I'm constantly changing what is in the jumble of junk on the tub "shelf". At least for now, until it gets taken up with baby things. And I found four glasses to use as candle holders (unless that was their original purpose, then I found four candle holders) for $0.10 at a second-hand shop to put around the tub. In keeping with my "I love shells and love to stuff them in glass jars and show them off" theme, I did just that and added a tea light. It makes for some nice relaxing baths, though maybe not quite enough light to read by. And what is a relaxing bath without a good book?
I love love love broken shells.

And, bonus, it's actually raining again. which means we have enough water in our tank to enjoy a bath now and then. After experiencing a real Australian summer (the hottest on record), and having only half a day maybe of real rain in four months, I actually find myself looking forward to long rainy days.

Tuesday, March 5, 2013

Blackberry Peach Cobbler, and my inability to stick to a recipe

Being blackberry season again, and given my near annoyance for making blackberry jam, I am somewhat at a loss on what to do with the massive amounts of blackberries that Phillip and I manage to pick. Other than, you know, eat them.

Phillip claims he can eat the many pounds we collect in one evening in that same amount of time.

Me? I want to bake, and preserve and bake some more. Mostly, bake. So when I stumbled across the Sugar and Spice recipe for a blackberry and peach cobbler via Pintrest, I had to try it.

Of course, I am terrible at simply following a recipe most of the time. So, apricots are close enough to peaches, right? And we had nearly a full case (5 kilos) left in the fridge, ready to be made into jam... it'll do, right?

Blackberries fresh and drying,
apricots waiting to be sliced and diced
In one evening, Phillip and I managed to pick four-ish pounds of blackberries. Four-ish pounds of beautiful, sweet, just ripe blackberries. A quick rinse in some vinegar water (a whole lot of water with just a splash of vinegar, really does help clean the fruit better than plain old water, and it has lasted me longer since I started doing it), then some plain water, and they sat to drip-dry until they were ready to be made into deliciousness.

Since I was making this for a Sunday afternoon lunch after meeting, I mixed up all the dry ingredients Saturday night so I could throw in the wet and bake on Sunday morning so the cobbler would be nice and fresh. 

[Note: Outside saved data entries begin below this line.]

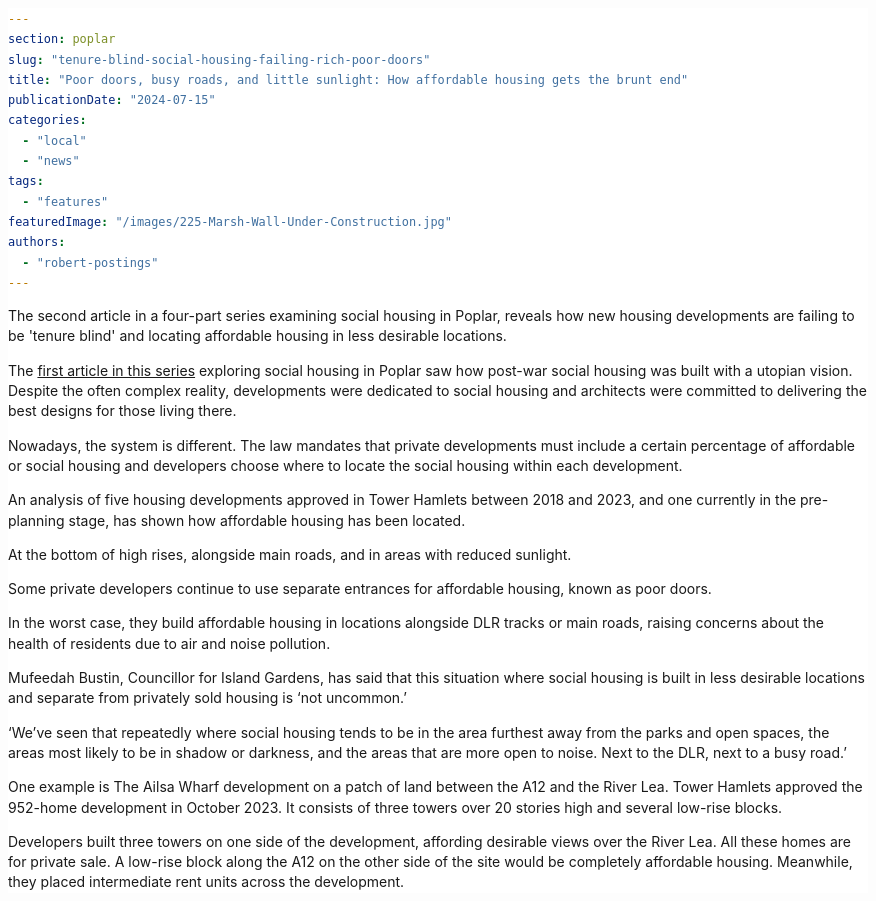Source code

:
 ```yaml
---
section: poplar
slug: "tenure-blind-social-housing-failing-rich-poor-doors"
title: "Poor doors, busy roads, and little sunlight: How affordable housing gets the brunt end"
publicationDate: "2024-07-15"
categories: 
  - "local"
  - "news"
tags: 
  - "features"
featuredImage: "/images/225-Marsh-Wall-Under-Construction.jpg"
authors: 
  - "robert-postings"
---
```


The second article in a four-part series examining social housing in Poplar, reveals how new housing developments are failing to be 'tenure blind' and locating affordable housing in less desirable locations.

The [first article in this series](https://poplarlondon.co.uk/streets-sky-utopian-social-housing-robin-hood-gardens-balfron-tower/) exploring social housing in Poplar saw how post-war social housing was built with a utopian vision. Despite the often complex reality, developments were dedicated to social housing and architects were committed to delivering the best designs for those living there. 

Nowadays, the system is different. The law mandates that private developments must include a certain percentage of affordable or social housing and developers choose where to locate the social housing within each development.

An analysis of five housing developments approved in Tower Hamlets between 2018 and 2023, and one currently in the pre-planning stage, has shown how affordable housing has been located. 

At the bottom of high rises, alongside main roads, and in areas with reduced sunlight.

Some private developers continue to use separate entrances for affordable housing, known as poor doors.

In the worst case, they build affordable housing in locations alongside DLR tracks or main roads, raising concerns about the health of residents due to air and noise pollution.

Mufeedah Bustin, Councillor for Island Gardens, has said that this situation where social housing is built in less desirable locations and separate from privately sold housing is ‘not uncommon.’

‘We’ve seen that repeatedly where social housing tends to be in the area furthest away from the parks and open spaces, the areas most likely to be in shadow or darkness, and the areas that are more open to noise. Next to the DLR, next to a busy road.’

One example is The Ailsa Wharf development on a patch of land between the A12 and the River Lea. Tower Hamlets approved the 952-home development in October 2023. It consists of three towers over 20 stories high and several low-rise blocks.

Developers built three towers on one side of the development, affording desirable views over the River Lea. All these homes are for private sale. A low-rise block along the A12 on the other side of the site would be completely affordable housing. Meanwhile, they placed intermediate rent units across the development.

And, again, to confess my horribleness at actually fully following a recipe, it called to have the peaches stoned and peeled. I have never peeled a peach, or an apricot. And I really didn't want to. So I just cut up my little apricots and left the skins on. Also, rather than mix 1 1/2 cups of sugar with the fruit (which I did the next morning), I used only one cup. It's fruit, and very ripe, very fresh fruit at that. And was intended to be consumed by children not used to eating sugar. So... why a whole cup and a half when it's sweet and juicy to begin with? And I used whole wheat flour when making the biscuits. We mill our own, so it's cheaper and healthier (though not nearly as fluffy or smooth as white or even store-bought whole wheat flour).

Mixing everything together in the morning and plopping it into the baking dish was super easy. And baking... oh how delicious it smelled! I set aside an extra, small, dish so Phillip and I could taste test some for breakfast.

And it. Was. GOOD. We drizzled a little cream on top of the hot cobbler and dug in. With hot coffee, it was a most delectable breakfast. WITHOUT coffee, it would be delectable. It was just... GOOD. The tartness of the berries, the near buttery sweetness of the apricots, and the savory plain-ness of the biscuits ... ohhhh.... it was so yummy. Most definitely a keeper! Even re-heated in the oven a few hours later as dessert for lunch (we ended up just sharing it with Phillip's family, as no one else made it to fellowship lunch that day), it was still just as good! 

Fresh out of the oven, the fruit still bubbles and steams
Along with the wonderful taste and aroma, I LOVE the colors of the fruit together

As it turned out, I don't think my little deviations from the original recipe made a real difference in how good this was. Maybe it's a little less juicy than the original (if you look at her pictures), but, no one who ate complained.